German heavyweights Bayern Munich brought home an impressive £442.7 million, with a 25% growth in revenue last year. While the Bundesliga, where Bayern ply their trade, remains the best league in the world for average attendances, the rise in revenue for Bayern was chiefly attributed to increased distributions in international broadcasting contracts agreed upon by the league, with a new deal enriched by commercial partners keen to engage with stay-at-home fans.
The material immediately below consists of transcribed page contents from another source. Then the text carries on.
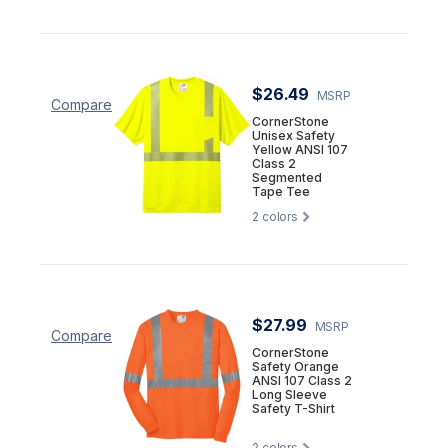
$26.49
MSRP
Compare
CornerStone
Unisex Safety
Yellow ANSI 107
Class 2
Segmented
Tape Tee
2
colors
$27.99
MSRP
Compare
CornerStone
Safety Orange
ANSI 107 Class 2
Long Sleeve
Safety T-Shirt
2
colors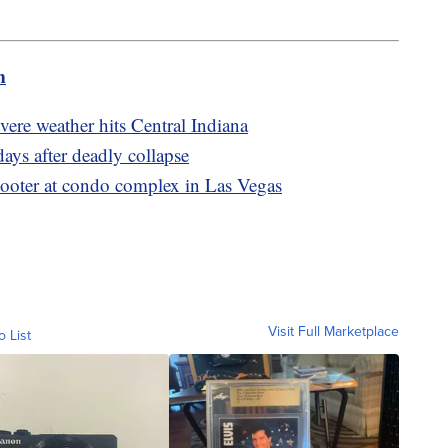
m
evere weather hits Central Indiana
ays after deadly collapse
hooter at condo complex in Las Vegas
Visit Full Marketplace
o List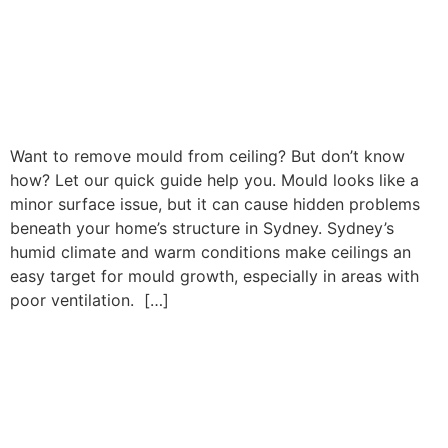
Want to remove mould from ceiling? But don’t know
how? Let our quick guide help you. Mould looks like a
minor surface issue, but it can cause hidden problems
beneath your home’s structure in Sydney. Sydney’s
humid climate and warm conditions make ceilings an
easy target for mould growth, especially in areas with
poor ventilation. […]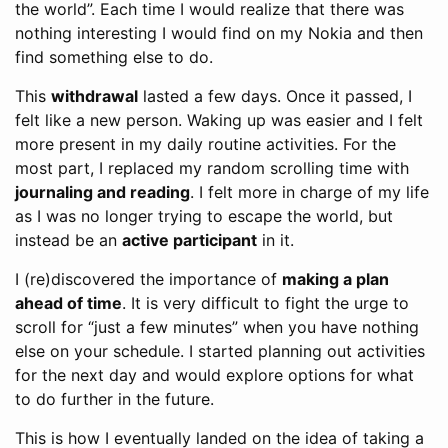
the world”. Each time I would realize that there was
nothing interesting I would find on my Nokia and then
find something else to do.
This
withdrawal
lasted a few days. Once it passed, I
felt like a new person. Waking up was easier and I felt
more present in my daily routine activities. For the
most part, I replaced my random scrolling time with
journaling and reading
. I felt more in charge of my life
as I was no longer trying to escape the world, but
instead be an
active participant
in it.
I (re)discovered the importance of
making a plan
ahead of time
. It is very difficult to fight the urge to
scroll for “just a few minutes” when you have nothing
else on your schedule. I started planning out activities
for the next day and would explore options for what
to do further in the future.
This is how I eventually landed on the idea of taking a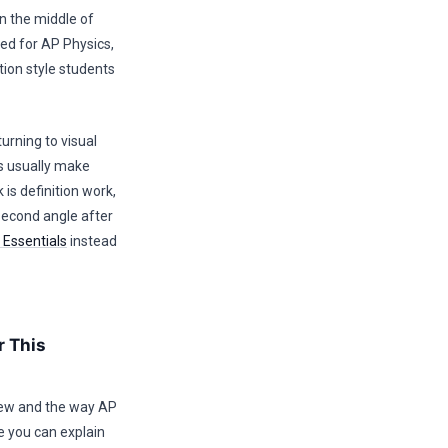
in the middle of
med for AP Physics,
ion style students
urning to visual
ts usually make
is definition work,
second angle after
 Essentials
instead
r This
rview and the way AP
e you can explain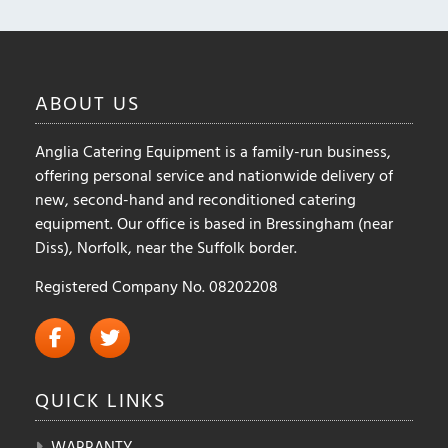
ABOUT
US
Anglia Catering Equipment is a family-run business,
offering personal service and nationwide delivery of
new, second-hand and reconditioned catering
equipment. Our office is based in Bressingham (near
Diss), Norfolk, near the Suffolk border.
Registered Company No. 08202208
QUICK
LINKS
WARRANTY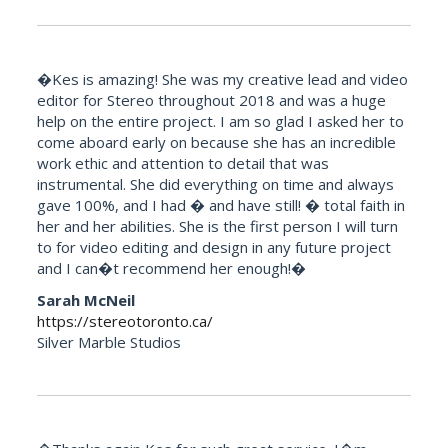
�Kes is amazing! She was my creative lead and video
editor for Stereo throughout 2018 and was a huge
help on the entire project. I am so glad I asked her to
come aboard early on because she has an incredible
work ethic and attention to detail that was
instrumental. She did everything on time and always
gave 100%, and I had � and have still! � total faith in
her and her abilities. She is the first person I will turn
to for video editing and design in any future project
and I can�t recommend her enough!�
Sarah McNeil
https://stereotoronto.ca/
Silver Marble Studios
The Bavarian club plays is the most successful German club in history, with 27 national league wins, and 18 national cups under its belt.

Consistent with their continental counterparts, Paris-Saint Germain witnessed an 8% rise in revenue last year, however this was not enough to secure them a place in the top five for the first time since 2012. The club, who in the summer shattered the world transfer record with its earth-shaking £198 million move for Brazillian star Neymar Junior, saw success in terms of UEFA financial distribution, higher priced ticket sales and growth in the expansion of their Corporate Hospitality facilities at the Parc des Princes, which now stands at 4,400 hospitality seats.

Italian league champions, and defeated Champions League finalists Juventus, was meanwhile the highest earning club in Italy, and 10th in the world. Juventus, also known affectionately as the Old Lady of Italian soccer, is a Turin-based club, founded in 1897. The club experienced some reductions in match day and broadcast revenue in 2017, despite major sponsorship boosts from Adidas and Jeep.